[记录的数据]

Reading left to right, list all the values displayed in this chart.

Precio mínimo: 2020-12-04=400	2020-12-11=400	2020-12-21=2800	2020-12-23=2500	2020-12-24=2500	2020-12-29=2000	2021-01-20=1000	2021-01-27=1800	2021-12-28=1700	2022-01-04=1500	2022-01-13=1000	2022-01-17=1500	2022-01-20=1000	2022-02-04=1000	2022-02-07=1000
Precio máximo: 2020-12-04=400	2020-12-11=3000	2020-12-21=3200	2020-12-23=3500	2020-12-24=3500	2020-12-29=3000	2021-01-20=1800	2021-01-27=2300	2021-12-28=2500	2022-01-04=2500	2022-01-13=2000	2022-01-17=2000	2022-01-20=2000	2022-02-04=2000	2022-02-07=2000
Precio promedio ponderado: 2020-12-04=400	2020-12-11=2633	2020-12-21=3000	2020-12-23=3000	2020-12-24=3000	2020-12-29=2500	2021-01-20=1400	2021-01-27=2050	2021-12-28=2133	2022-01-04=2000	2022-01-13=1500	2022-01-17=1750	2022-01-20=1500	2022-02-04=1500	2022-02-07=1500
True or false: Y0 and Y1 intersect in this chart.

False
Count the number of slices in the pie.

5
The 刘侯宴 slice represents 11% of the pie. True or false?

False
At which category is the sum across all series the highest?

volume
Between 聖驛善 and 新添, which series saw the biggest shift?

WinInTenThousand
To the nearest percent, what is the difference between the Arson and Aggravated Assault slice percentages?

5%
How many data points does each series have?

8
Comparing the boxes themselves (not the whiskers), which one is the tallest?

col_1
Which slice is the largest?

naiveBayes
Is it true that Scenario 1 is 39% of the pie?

# 任务要求
把上面数据中从含有“WinInTenThousand”的那一行到含有“Comparing the boxes”的那一行逐字照抄下来，首尾两行都要包括。

# 任务解答
WinInTenThousand
To the nearest percent, what is the difference between the Arson and Aggravated Assault slice percentages?

5%
How many data points does each series have?

8
Comparing the boxes themselves (not the whiskers), which one is the tallest?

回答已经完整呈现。